So why do statues go up? And how, after a snappy five thousand years of living with and participating in the practice, can we still be as confused about this as we so patently are? The conservatives are right in that the central motivation is a kind of 'public history'. Prominent or otherwise significant figures in the formation of thought or the nation, or whatever, are commemorated in more or less random locations around the city, with little plaques curtly explaining who they are and why we should care. This is indeed a form of concrete (again, no pun) collective memory. But the progressives are also correct in saying that there is an element of morality in memorialisation. The strong implication of a statue is that its subject is someone to be admired - figuratively (because literally) placed on a pedestal. But there are statues of Bligh, Boudica, Napoleon, and other far from unambiguously admirable people, erected much more because the individual in question is considered to be important, rather than actually good.
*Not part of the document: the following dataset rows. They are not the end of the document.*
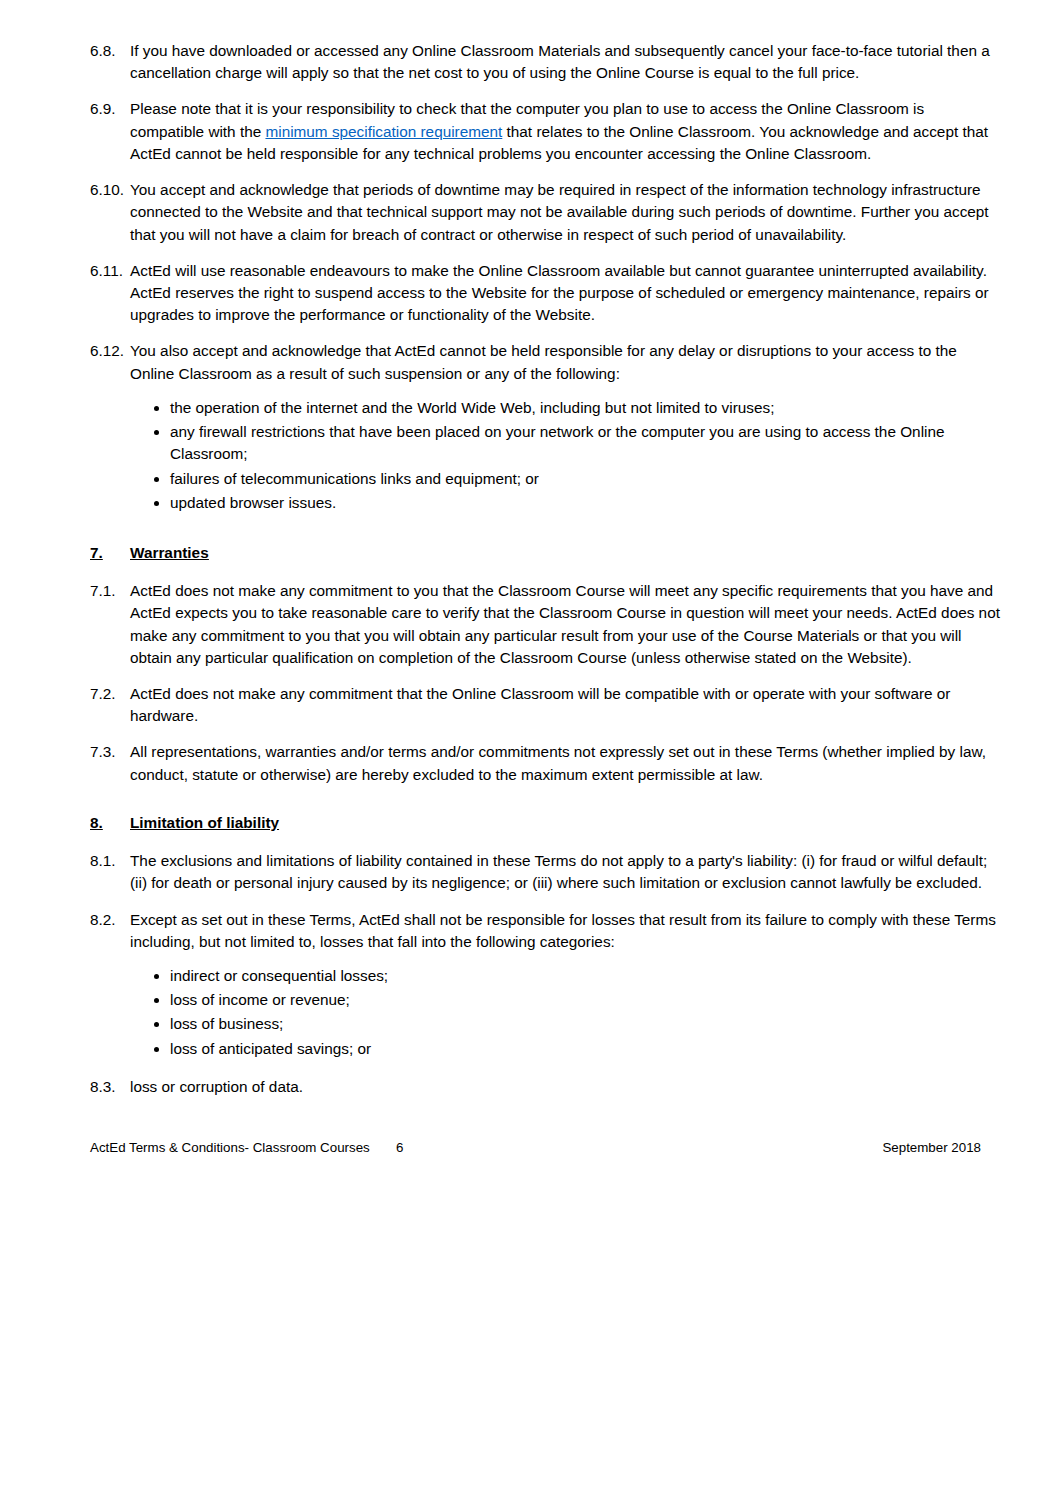6.8.
If you have downloaded or accessed any Online Classroom Materials and subsequently cancel your face-to-face tutorial then a cancellation charge will apply so that the net cost to you of using the Online Course is equal to the full price.
6.9.
Please note that it is your responsibility to check that the computer you plan to use to access the Online Classroom is compatible with the minimum specification requirement that relates to the Online Classroom. You acknowledge and accept that ActEd cannot be held responsible for any technical problems you encounter accessing the Online Classroom.
6.10.
You accept and acknowledge that periods of downtime may be required in respect of the information technology infrastructure connected to the Website and that technical support may not be available during such periods of downtime. Further you accept that you will not have a claim for breach of contract or otherwise in respect of such period of unavailability.
6.11.
ActEd will use reasonable endeavours to make the Online Classroom available but cannot guarantee uninterrupted availability. ActEd reserves the right to suspend access to the Website for the purpose of scheduled or emergency maintenance, repairs or upgrades to improve the performance or functionality of the Website.
6.12.
You also accept and acknowledge that ActEd cannot be held responsible for any delay or disruptions to your access to the Online Classroom as a result of such suspension or any of the following:
the operation of the internet and the World Wide Web, including but not limited to viruses;
any firewall restrictions that have been placed on your network or the computer you are using to access the Online Classroom;
failures of telecommunications links and equipment; or
updated browser issues.
7. Warranties
7.1.
ActEd does not make any commitment to you that the Classroom Course will meet any specific requirements that you have and ActEd expects you to take reasonable care to verify that the Classroom Course in question will meet your needs. ActEd does not make any commitment to you that you will obtain any particular result from your use of the Course Materials or that you will obtain any particular qualification on completion of the Classroom Course (unless otherwise stated on the Website).
7.2.
ActEd does not make any commitment that the Online Classroom will be compatible with or operate with your software or hardware.
7.3.
All representations, warranties and/or terms and/or commitments not expressly set out in these Terms (whether implied by law, conduct, statute or otherwise) are hereby excluded to the maximum extent permissible at law.
8. Limitation of liability
8.1.
The exclusions and limitations of liability contained in these Terms do not apply to a party's liability: (i) for fraud or wilful default; (ii) for death or personal injury caused by its negligence; or (iii) where such limitation or exclusion cannot lawfully be excluded.
8.2.
Except as set out in these Terms, ActEd shall not be responsible for losses that result from its failure to comply with these Terms including, but not limited to, losses that fall into the following categories:
indirect or consequential losses;
loss of income or revenue;
loss of business;
loss of anticipated savings; or
8.3.
loss or corruption of data.
ActEd Terms & Conditions- Classroom Courses
6
September 2018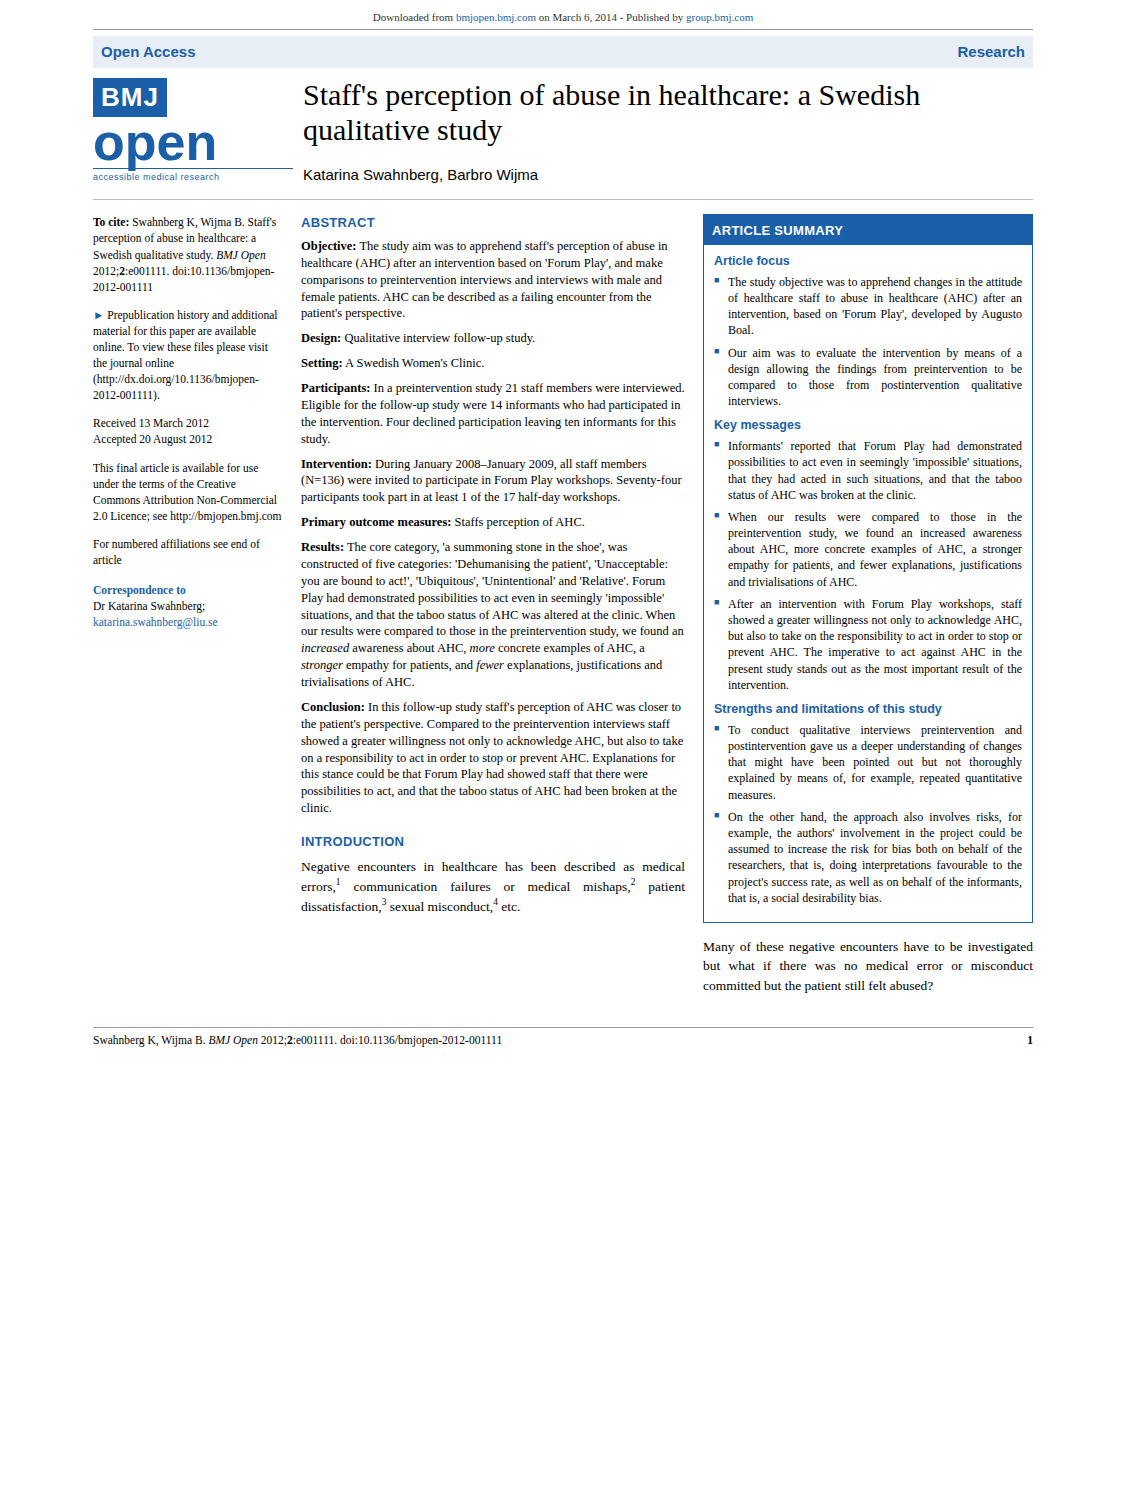Downloaded from bmjopen.bmj.com on March 6, 2014 - Published by group.bmj.com
Open Access
Research
BMJ open
accessible medical research
Staff's perception of abuse in healthcare: a Swedish qualitative study
Katarina Swahnberg, Barbro Wijma
To cite: Swahnberg K, Wijma B. Staff's perception of abuse in healthcare: a Swedish qualitative study. BMJ Open 2012;2:e001111. doi:10.1136/bmjopen-2012-001111
► Prepublication history and additional material for this paper are available online. To view these files please visit the journal online (http://dx.doi.org/10.1136/bmjopen-2012-001111).
Received 13 March 2012
Accepted 20 August 2012
This final article is available for use under the terms of the Creative Commons Attribution Non-Commercial 2.0 Licence; see http://bmjopen.bmj.com
For numbered affiliations see end of article
Correspondence to
Dr Katarina Swahnberg;
katarina.swahnberg@liu.se
ABSTRACT
Objective: The study aim was to apprehend staff's perception of abuse in healthcare (AHC) after an intervention based on 'Forum Play', and make comparisons to preintervention interviews and interviews with male and female patients. AHC can be described as a failing encounter from the patient's perspective.
Design: Qualitative interview follow-up study.
Setting: A Swedish Women's Clinic.
Participants: In a preintervention study 21 staff members were interviewed. Eligible for the follow-up study were 14 informants who had participated in the intervention. Four declined participation leaving ten informants for this study.
Intervention: During January 2008–January 2009, all staff members (N=136) were invited to participate in Forum Play workshops. Seventy-four participants took part in at least 1 of the 17 half-day workshops.
Primary outcome measures: Staffs perception of AHC.
Results: The core category, 'a summoning stone in the shoe', was constructed of five categories: 'Dehumanising the patient', 'Unacceptable: you are bound to act!', 'Ubiquitous', 'Unintentional' and 'Relative'. Forum Play had demonstrated possibilities to act even in seemingly 'impossible' situations, and that the taboo status of AHC was altered at the clinic. When our results were compared to those in the preintervention study, we found an increased awareness about AHC, more concrete examples of AHC, a stronger empathy for patients, and fewer explanations, justifications and trivialisations of AHC.
Conclusion: In this follow-up study staff's perception of AHC was closer to the patient's perspective. Compared to the preintervention interviews staff showed a greater willingness not only to acknowledge AHC, but also to take on a responsibility to act in order to stop or prevent AHC. Explanations for this stance could be that Forum Play had showed staff that there were possibilities to act, and that the taboo status of AHC had been broken at the clinic.
INTRODUCTION
Negative encounters in healthcare has been described as medical errors,1 communication failures or medical mishaps,2 patient dissatisfaction,3 sexual misconduct,4 etc.
ARTICLE SUMMARY
Article focus
The study objective was to apprehend changes in the attitude of healthcare staff to abuse in healthcare (AHC) after an intervention, based on 'Forum Play', developed by Augusto Boal.
Our aim was to evaluate the intervention by means of a design allowing the findings from preintervention to be compared to those from postintervention qualitative interviews.
Key messages
Informants' reported that Forum Play had demonstrated possibilities to act even in seemingly 'impossible' situations, that they had acted in such situations, and that the taboo status of AHC was broken at the clinic.
When our results were compared to those in the preintervention study, we found an increased awareness about AHC, more concrete examples of AHC, a stronger empathy for patients, and fewer explanations, justifications and trivialisations of AHC.
After an intervention with Forum Play workshops, staff showed a greater willingness not only to acknowledge AHC, but also to take on the responsibility to act in order to stop or prevent AHC. The imperative to act against AHC in the present study stands out as the most important result of the intervention.
Strengths and limitations of this study
To conduct qualitative interviews preintervention and postintervention gave us a deeper understanding of changes that might have been pointed out but not thoroughly explained by means of, for example, repeated quantitative measures.
On the other hand, the approach also involves risks, for example, the authors' involvement in the project could be assumed to increase the risk for bias both on behalf of the researchers, that is, doing interpretations favourable to the project's success rate, as well as on behalf of the informants, that is, a social desirability bias.
Many of these negative encounters have to be investigated but what if there was no medical error or misconduct committed but the patient still felt abused?
Swahnberg K, Wijma B. BMJ Open 2012;2:e001111. doi:10.1136/bmjopen-2012-001111
1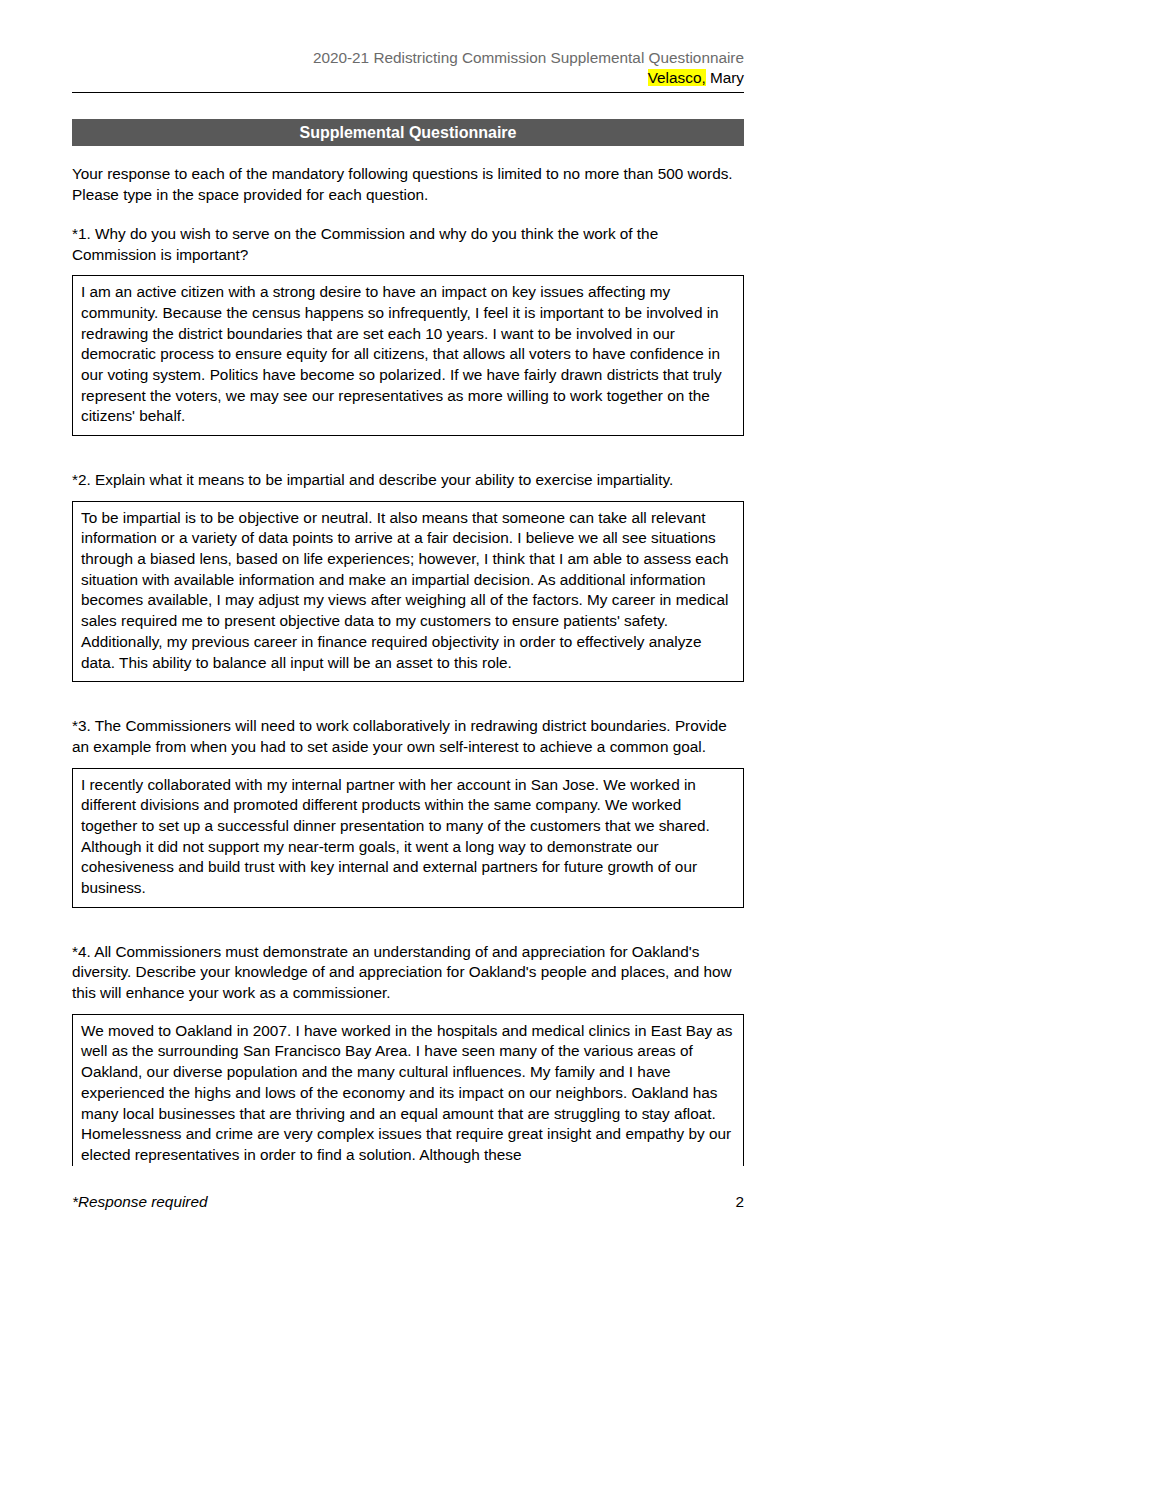2020-21 Redistricting Commission Supplemental Questionnaire
Velasco, Mary
Supplemental Questionnaire
Your response to each of the mandatory following questions is limited to no more than 500 words. Please type in the space provided for each question.
*1. Why do you wish to serve on the Commission and why do you think the work of the Commission is important?
I am an active citizen with a strong desire to have an impact on key issues affecting my community. Because the census happens so infrequently, I feel it is important to be involved in redrawing the district boundaries that are set each 10 years. I want to be involved in our democratic process to ensure equity for all citizens, that allows all voters to have confidence in our voting system. Politics have become so polarized. If we have fairly drawn districts that truly represent the voters, we may see our representatives as more willing to work together on the citizens' behalf.
*2. Explain what it means to be impartial and describe your ability to exercise impartiality.
To be impartial is to be objective or neutral. It also means that someone can take all relevant information or a variety of data points to arrive at a fair decision. I believe we all see situations through a biased lens, based on life experiences; however, I think that I am able to assess each situation with available information and make an impartial decision. As additional information becomes available, I may adjust my views after weighing all of the factors. My career in medical sales required me to present objective data to my customers to ensure patients' safety. Additionally, my previous career in finance required objectivity in order to effectively analyze data. This ability to balance all input will be an asset to this role.
*3. The Commissioners will need to work collaboratively in redrawing district boundaries. Provide an example from when you had to set aside your own self-interest to achieve a common goal.
I recently collaborated with my internal partner with her account in San Jose. We worked in different divisions and promoted different products within the same company. We worked together to set up a successful dinner presentation to many of the customers that we shared. Although it did not support my near-term goals, it went a long way to demonstrate our cohesiveness and build trust with key internal and external partners for future growth of our business.
*4. All Commissioners must demonstrate an understanding of and appreciation for Oakland's diversity. Describe your knowledge of and appreciation for Oakland's people and places, and how this will enhance your work as a commissioner.
We moved to Oakland in 2007. I have worked in the hospitals and medical clinics in East Bay as well as the surrounding San Francisco Bay Area. I have seen many of the various areas of Oakland, our diverse population and the many cultural influences. My family and I have experienced the highs and lows of the economy and its impact on our neighbors. Oakland has many local businesses that are thriving and an equal amount that are struggling to stay afloat. Homelessness and crime are very complex issues that require great insight and empathy by our elected representatives in order to find a solution. Although these
*Response required 2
And this is really the essence of it. By far the most salient consideration when erecting statues is significance. The nature of the medium is such that fine shades of meaning, complex modes of communication, and so on, are basically impossible. I'm not saying they're not present - the statue of Bligh, for example, is deliberately stumpy, ugly, and truculent in stance. But this kind of fine symbolism is generally lost on the vast majority of the statue-ignoring public, and creators of public monuments must be aware of this general insensibility when it comes to their works. So statues are principally designed to memorialise the 'great' as distinct from the good. And, apart from a few notable exceptions (like Confederate memorials erected at the height of the Civil Rights Movement), in a largely neutral way.
Which brings us to the issue at hand. Should statues of colonialist, racist, or otherwise morally ambiguous figures be allowed to stand? I vote that we ask the children of Syria, or Yemen, or the citizens of Venezuela, or the women of Saudi Arabia - all the people most likely to give us the sensible answer, which is, "Who really gives a toss?". But, failing that, I think it isn't too hard to figure it out for ourselves. If statues are memory and a more or less tacit acceptance of certain values, then we should probably just leave them alone. Because we are generally pretty crap at remembering our past, and as a nation we are, by and large, tacitly accepting of our racist, murderous past. So until and unless those things change, I'd suggest that our current crop of statues is actually exactly representative of who we are. Pulling them down won't erase our deep-seated moral failings. It will only render them invisible.